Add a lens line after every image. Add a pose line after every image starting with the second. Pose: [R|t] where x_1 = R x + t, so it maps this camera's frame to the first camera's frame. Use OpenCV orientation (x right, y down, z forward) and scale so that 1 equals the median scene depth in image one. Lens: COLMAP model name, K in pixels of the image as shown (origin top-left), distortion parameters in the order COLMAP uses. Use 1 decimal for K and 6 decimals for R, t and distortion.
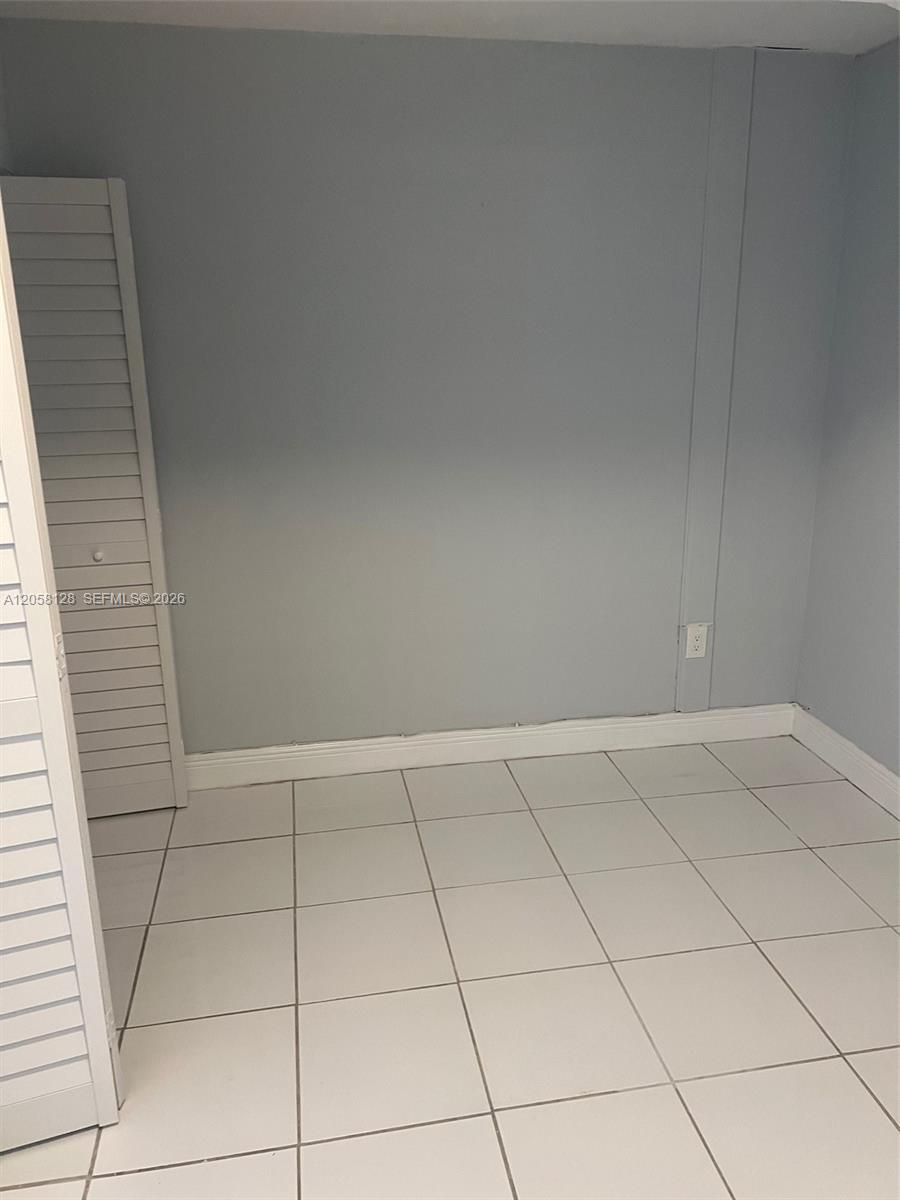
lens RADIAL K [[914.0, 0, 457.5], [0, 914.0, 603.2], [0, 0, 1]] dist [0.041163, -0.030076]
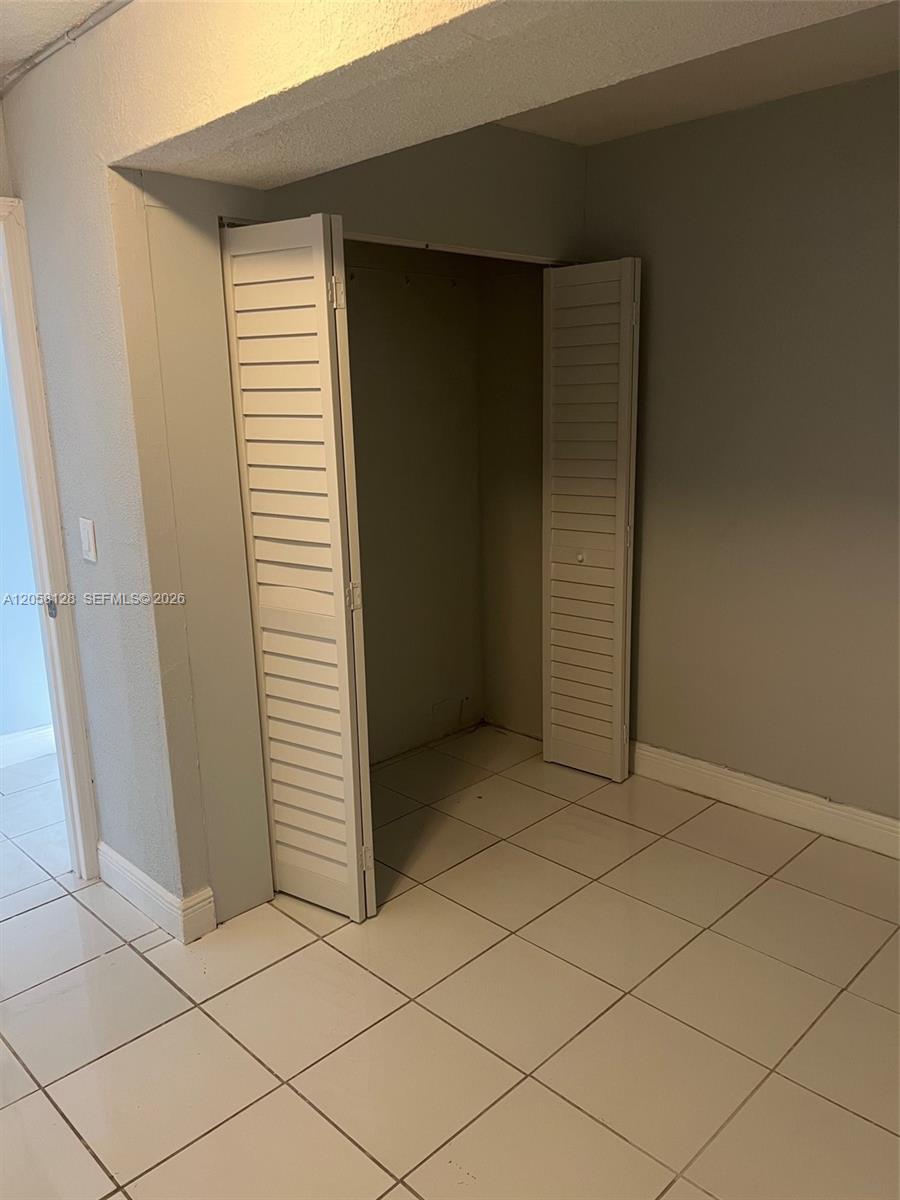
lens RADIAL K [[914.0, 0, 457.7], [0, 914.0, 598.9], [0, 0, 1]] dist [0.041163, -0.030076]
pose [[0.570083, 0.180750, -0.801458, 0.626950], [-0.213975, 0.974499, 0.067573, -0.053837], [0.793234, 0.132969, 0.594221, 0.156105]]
================
What is needed:
Write out the whole listing exactly, and drop the pictures.

Answer:
Add a lens line after every image. Add a pose line after every image starting with the second. Pose: [R|t] where x_1 = R x + t, so it maps this camera's frame to the first camera's frame. Use OpenCV orientation (x right, y down, z forward) and scale so that 1 equals the median scene depth in image one. Lens: COLMAP model name, K in pixels of the image as shown (origin top-left), distortion parameters in the order COLMAP uses. Use 1 decimal for K and 6 decimals for R, t and distortion.
lens RADIAL K [[914.0, 0, 457.5], [0, 914.0, 603.2], [0, 0, 1]] dist [0.041163, -0.030076]
lens RADIAL K [[914.0, 0, 457.7], [0, 914.0, 598.9], [0, 0, 1]] dist [0.041163, -0.030076]
pose [[0.570083, 0.180750, -0.801458, 0.626950], [-0.213975, 0.974499, 0.067573, -0.053837], [0.793234, 0.132969, 0.594221, 0.156105]]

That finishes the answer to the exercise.